╭──

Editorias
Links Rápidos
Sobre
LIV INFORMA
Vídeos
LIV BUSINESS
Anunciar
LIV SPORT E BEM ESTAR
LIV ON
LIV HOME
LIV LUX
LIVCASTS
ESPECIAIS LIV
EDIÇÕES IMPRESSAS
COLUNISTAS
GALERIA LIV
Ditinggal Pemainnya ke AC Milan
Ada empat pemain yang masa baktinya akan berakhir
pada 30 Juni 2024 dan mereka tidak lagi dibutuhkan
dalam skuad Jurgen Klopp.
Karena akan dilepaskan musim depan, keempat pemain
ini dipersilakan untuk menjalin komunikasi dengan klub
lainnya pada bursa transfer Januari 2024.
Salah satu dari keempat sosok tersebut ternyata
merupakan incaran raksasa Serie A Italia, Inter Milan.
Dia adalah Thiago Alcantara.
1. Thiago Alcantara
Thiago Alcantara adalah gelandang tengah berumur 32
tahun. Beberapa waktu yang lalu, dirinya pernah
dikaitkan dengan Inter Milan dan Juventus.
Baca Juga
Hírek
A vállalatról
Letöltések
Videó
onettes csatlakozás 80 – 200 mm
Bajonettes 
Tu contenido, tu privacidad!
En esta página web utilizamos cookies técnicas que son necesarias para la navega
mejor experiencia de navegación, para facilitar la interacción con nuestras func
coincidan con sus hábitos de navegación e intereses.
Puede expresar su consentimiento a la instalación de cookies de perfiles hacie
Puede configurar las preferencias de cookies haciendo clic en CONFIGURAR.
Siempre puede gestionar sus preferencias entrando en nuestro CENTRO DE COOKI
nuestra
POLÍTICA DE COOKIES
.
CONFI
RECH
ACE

╰──

Copy every line of the material above word for word, keeping its spelling, punctuation, and line breaks unchanged.

* Exercise solution
Editorias
Links Rápidos
Sobre
LIV INFORMA
Vídeos
LIV BUSINESS
Anunciar
LIV SPORT E BEM ESTAR
LIV ON
LIV HOME
LIV LUX
LIVCASTS
ESPECIAIS LIV
EDIÇÕES IMPRESSAS
COLUNISTAS
GALERIA LIV
Ditinggal Pemainnya ke AC Milan
Ada empat pemain yang masa baktinya akan berakhir
pada 30 Juni 2024 dan mereka tidak lagi dibutuhkan
dalam skuad Jurgen Klopp.
Karena akan dilepaskan musim depan, keempat pemain
ini dipersilakan untuk menjalin komunikasi dengan klub
lainnya pada bursa transfer Januari 2024.
Salah satu dari keempat sosok tersebut ternyata
merupakan incaran raksasa Serie A Italia, Inter Milan.
Dia adalah Thiago Alcantara.
1. Thiago Alcantara
Thiago Alcantara adalah gelandang tengah berumur 32
tahun. Beberapa waktu yang lalu, dirinya pernah
dikaitkan dengan Inter Milan dan Juventus.
Baca Juga
Hírek
A vállalatról
Letöltések
Videó
onettes csatlakozás 80 – 200 mm
Bajonettes 
Tu contenido, tu privacidad!
En esta página web utilizamos cookies técnicas que son necesarias para la navega
mejor experiencia de navegación, para facilitar la interacción con nuestras func
coincidan con sus hábitos de navegación e intereses.
Puede expresar su consentimiento a la instalación de cookies de perfiles hacie
Puede configurar las preferencias de cookies haciendo clic en CONFIGURAR.
Siempre puede gestionar sus preferencias entrando en nuestro CENTRO DE COOKI
nuestra
POLÍTICA DE COOKIES
.
CONFI
RECH
ACE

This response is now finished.